#### Given text:
┌──
The Windows Registry is a database of settings used by Microsoft Windows system applications and core utilities. The registry of often abused by adversaries to either store configuration information, hide code, evade detection, inhibit system function, establish persistence among other reasons. The “CurrentVersion” registry key in either HKCU (Current User) or the HKLM (Local Machine) hives is one of the most abused registry keys, more specifically the Run key within CurrentVersion. Because of this the Run key is heavily scrutinized by detection and prevention tools. The targeted technique in this package utilizes only the CurrentVersion key to add the malware’s configuration information and potentially establish persistence. This is most likely due to the Run key’s heavy scrutiny by defense tools.
└──
#### Supplied information:
┌──
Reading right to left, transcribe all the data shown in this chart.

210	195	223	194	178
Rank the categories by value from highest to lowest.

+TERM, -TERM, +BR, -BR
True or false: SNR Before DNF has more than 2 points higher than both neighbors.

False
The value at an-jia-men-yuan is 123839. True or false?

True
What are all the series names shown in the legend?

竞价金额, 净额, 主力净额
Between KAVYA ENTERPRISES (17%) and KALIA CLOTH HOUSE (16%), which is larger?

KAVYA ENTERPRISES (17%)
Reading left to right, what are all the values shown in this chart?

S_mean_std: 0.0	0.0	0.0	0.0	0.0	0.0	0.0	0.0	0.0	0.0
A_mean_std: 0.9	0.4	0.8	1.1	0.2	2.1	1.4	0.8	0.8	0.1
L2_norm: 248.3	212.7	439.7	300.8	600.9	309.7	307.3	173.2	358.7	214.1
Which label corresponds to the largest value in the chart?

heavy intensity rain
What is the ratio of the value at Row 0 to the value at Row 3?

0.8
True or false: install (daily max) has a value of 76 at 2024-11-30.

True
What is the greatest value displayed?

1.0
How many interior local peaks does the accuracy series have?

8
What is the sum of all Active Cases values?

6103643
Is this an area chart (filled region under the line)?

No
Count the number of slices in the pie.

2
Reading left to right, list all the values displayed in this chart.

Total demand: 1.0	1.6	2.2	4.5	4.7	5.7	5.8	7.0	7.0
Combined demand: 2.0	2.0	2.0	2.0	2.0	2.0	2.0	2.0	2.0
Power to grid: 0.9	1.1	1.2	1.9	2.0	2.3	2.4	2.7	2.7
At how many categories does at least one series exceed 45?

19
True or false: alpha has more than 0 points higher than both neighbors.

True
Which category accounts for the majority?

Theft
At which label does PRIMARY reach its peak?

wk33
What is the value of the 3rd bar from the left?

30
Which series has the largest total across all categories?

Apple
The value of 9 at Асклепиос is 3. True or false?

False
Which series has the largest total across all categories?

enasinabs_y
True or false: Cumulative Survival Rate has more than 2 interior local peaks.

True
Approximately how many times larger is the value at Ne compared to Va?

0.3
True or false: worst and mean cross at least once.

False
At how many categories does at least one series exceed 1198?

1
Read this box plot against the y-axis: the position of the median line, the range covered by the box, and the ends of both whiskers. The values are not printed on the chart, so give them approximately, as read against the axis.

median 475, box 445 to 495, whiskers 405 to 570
└──
#### Exercise description:
Carry on the text about Windows Registry abuse, picking up right after its last sentence. You won't need the data for this.

#### Answer space:
This technique was observed being utilized by Nobelium’s (UNC2452) Sibot malware in early 2021. According to Microsoft “Sibot is a dual-purpose malware implemented in VBScript. It is designed to achieve persistence on the infected machine then download and execute a payload from a remote C2 server. The VBScript file is given a name that impersonates legitimate Windows tasks and is either stored in the registry of the compromised system or in an obfuscated format on disk. The VBScript is then run via a scheduled task.” Aside from the reported Nobelium activity, analysts can look for general vbscript code within the registry value. Its presence should be relatively obvious, given likely length and inclusion of keywords like Execute, vbscript, Shell.Application, etc. In many cases the code in the value will be heavily obfuscated and require decoding using tools like CyberChef. If unsure of the encoding schema, try using the “Magic” function with Intense Mode on. Additionally, as indicated by the Nobelium activity noted above, searching for suspicious scheduled tasks containing a registry value in its details can be indicative of a scheduled task that executes the code stored in the registry key observed.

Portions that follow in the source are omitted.